While being a school board member comes with many obligations, the position of president or chair comes with heightened responsibilities. Chairs often are called upon to be the official spokesperson to the media to ensure that the board speaks with a unified voice. Board chairs work closely with their superintendents to set the tone for the leadership team. Chairs and superintendents set meeting agendas, and chairs preside over meetings, keeping order and making sure discussions stay focused on the set agenda.

Photo of a table with microphones

These tips for school board presidents or chairs grew out of a similar list I created to help provide orientation for school board members. I have worked for the New York State School Boards and the Connecticut Association of Boards of Education for over 40 years. I hope this list is useful for new chairs and that it can serve as a good reminder for those who have been chairs for much longer. It also can help new board members understand the role of the chair. 

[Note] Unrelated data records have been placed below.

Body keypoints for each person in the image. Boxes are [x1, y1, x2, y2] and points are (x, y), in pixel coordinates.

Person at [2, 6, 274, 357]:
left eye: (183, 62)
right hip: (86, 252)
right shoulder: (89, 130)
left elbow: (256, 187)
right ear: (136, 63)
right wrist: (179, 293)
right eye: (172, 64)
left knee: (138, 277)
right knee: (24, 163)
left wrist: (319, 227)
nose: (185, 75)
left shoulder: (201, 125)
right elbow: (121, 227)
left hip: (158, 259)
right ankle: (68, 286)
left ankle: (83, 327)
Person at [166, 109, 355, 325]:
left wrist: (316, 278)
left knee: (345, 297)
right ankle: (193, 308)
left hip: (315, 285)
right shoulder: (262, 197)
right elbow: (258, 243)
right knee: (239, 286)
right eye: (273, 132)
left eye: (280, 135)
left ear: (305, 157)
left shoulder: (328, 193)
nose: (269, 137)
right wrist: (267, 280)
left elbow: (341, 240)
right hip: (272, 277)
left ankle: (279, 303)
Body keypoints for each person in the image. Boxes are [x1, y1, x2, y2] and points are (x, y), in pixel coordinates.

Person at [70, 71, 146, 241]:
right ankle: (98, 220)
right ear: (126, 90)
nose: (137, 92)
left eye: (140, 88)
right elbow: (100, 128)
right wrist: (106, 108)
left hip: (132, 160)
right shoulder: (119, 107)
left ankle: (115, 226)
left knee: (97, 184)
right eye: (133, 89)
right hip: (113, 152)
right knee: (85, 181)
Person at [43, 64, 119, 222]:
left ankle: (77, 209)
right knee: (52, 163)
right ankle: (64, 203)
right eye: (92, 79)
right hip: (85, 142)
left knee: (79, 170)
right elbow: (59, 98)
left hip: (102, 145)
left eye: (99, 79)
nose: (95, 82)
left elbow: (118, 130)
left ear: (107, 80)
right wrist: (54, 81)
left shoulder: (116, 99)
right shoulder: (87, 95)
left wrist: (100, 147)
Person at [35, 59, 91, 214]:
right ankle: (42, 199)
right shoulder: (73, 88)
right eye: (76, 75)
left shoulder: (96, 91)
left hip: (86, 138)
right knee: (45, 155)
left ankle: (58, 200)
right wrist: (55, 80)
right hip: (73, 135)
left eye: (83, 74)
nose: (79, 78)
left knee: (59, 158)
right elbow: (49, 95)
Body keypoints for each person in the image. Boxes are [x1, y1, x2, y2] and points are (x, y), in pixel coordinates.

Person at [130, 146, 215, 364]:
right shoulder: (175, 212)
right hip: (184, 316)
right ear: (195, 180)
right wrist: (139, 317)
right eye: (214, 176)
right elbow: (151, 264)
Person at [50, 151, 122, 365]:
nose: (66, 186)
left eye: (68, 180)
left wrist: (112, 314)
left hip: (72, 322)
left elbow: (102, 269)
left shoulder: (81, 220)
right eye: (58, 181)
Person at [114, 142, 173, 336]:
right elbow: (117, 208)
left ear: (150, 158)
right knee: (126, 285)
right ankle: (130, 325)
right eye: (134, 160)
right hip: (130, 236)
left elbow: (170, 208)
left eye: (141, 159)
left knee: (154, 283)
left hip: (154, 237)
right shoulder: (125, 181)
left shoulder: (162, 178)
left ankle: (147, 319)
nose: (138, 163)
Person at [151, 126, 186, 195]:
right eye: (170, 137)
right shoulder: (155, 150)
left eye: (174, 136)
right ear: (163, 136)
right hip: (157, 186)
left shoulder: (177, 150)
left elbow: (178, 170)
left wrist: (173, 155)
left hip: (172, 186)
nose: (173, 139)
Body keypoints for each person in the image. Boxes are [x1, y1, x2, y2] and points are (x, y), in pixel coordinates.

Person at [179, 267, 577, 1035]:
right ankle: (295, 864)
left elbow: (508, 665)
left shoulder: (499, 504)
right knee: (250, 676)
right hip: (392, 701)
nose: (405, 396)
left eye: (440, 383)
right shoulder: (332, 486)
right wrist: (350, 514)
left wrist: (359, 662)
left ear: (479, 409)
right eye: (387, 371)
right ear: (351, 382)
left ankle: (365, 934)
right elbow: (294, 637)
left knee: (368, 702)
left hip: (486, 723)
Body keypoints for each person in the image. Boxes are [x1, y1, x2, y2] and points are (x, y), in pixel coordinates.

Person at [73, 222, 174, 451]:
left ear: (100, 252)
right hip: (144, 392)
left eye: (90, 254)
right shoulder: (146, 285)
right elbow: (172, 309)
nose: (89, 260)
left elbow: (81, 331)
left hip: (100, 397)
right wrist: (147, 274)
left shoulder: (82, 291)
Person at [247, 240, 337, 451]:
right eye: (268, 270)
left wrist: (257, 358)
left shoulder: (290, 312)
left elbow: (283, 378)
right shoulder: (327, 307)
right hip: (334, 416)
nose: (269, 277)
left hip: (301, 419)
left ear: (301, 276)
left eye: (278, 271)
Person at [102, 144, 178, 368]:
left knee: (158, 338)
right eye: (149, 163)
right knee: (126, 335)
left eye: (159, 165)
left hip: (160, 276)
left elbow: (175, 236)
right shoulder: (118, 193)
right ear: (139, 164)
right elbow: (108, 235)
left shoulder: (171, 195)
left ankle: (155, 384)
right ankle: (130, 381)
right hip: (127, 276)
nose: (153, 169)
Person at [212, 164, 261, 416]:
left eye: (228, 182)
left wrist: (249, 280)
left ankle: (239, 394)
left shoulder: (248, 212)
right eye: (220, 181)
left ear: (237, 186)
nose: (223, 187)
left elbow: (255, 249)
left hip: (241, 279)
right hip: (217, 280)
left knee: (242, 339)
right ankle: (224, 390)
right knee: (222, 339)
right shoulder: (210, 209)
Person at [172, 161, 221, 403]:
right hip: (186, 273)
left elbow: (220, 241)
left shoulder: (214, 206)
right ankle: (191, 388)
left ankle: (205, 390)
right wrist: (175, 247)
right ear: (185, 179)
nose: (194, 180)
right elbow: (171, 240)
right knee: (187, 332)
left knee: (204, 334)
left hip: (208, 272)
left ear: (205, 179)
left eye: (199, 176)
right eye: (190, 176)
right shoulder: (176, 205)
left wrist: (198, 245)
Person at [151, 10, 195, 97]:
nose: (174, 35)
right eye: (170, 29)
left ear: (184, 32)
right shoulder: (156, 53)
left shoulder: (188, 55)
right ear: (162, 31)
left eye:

  • Focus your board on student achievement and continuing growth, the primary mission of all school boards.
  • Put your students’ needs first. Be true to your district’s mission.
  • Help set a “professional” culture with your fellow board members. Have high expectations of them. They should know their roles and responsibilities, as should you.
  • Ensure that your decisions and those of your fellow board members are based on the needs of your students, not party affiliation or political ideology.
  • Remind other board members that the board represents ALL the children in the district, not just those whose parents voted for them.
  • Be a great role model: The eyes of the district and the media are on you. Use “we” rather than “I.”
  • Know your roles and responsibilities as chair, including how to handle public comments. Use the gavel sparingly and only as necessary.
  • Develop a strong relationship with your superintendent.
  • Know where your board members are coming from. Understand why they got on the board. Their interests and concerns will drive their actions and will help provide a roadmap for progress.
  • Communicate often and honestly with other members of the board and the superintendent but be mindful of your state’s sunshine laws. Informal one-to-one conversations, away from the board table, are best for building relationships.
  • Inspire others with your empathy, caring, and understanding. Walking in someone else’s shoes can give you a completely different perspective and helps build trust.
  • Strengthen your board’s image. Conduct yourself with respect and civility. Be appropriately humble.
  • Let others shine, whether board members, superintendent, or other staff.
  • Dale Carnegie told us, “A person’s name is to that person, the sweetest and most important sound in any language.” Use board members’ names in addressing them. Remember that everyone likes to see their name in print in a positive way.
  • Speak your piece, generally after other board members have said theirs, without dominating the conversation. Actively listen to others speak their pieces.
  • When confronted by a mistake, whether by another board member or someone else, generally assume incompetence rather than malfeasance. Your first reaction should be to give the benefit of the doubt.
  • Never criticize others in public but be willing to privately speak to board members and others to help them better understand how to work as part of the governance team. Be inclusive, rather than exclusive, with all board members.
  • Pick your battles. Often others just want to vent and will feel validated by someone else listening.
  • Apologize when you know you should.
  • Be aware of your own implicit biases. We all have them.
  • Don’t expect every vote to be unanimous. If they were, we would need only one board member. Dissent and slow, thoughtful discussion can spur better decision-making.
  • Encourage your board to take advantage of professional development opportunities. Board members need to be lifetime learners to keep up with educational issues, trends, and events.
  • Do not try to solve every problem you hear about and help other board members follow your example. Explaining that there is a chain of command should be board members’ mantra.
  • Follow the money. Your budget is your most important policy document.
  • Keep and use your sense of humor to defuse situations. Try not to take yourself too seriously.
  • Take time for yourself and your family. You need to recharge, too.
  • Lastly, focus on the big picture with optimism and think long term. Although this may be difficult in light of your current concerns, strong leaders are optimistic and build their legacies one step at a time.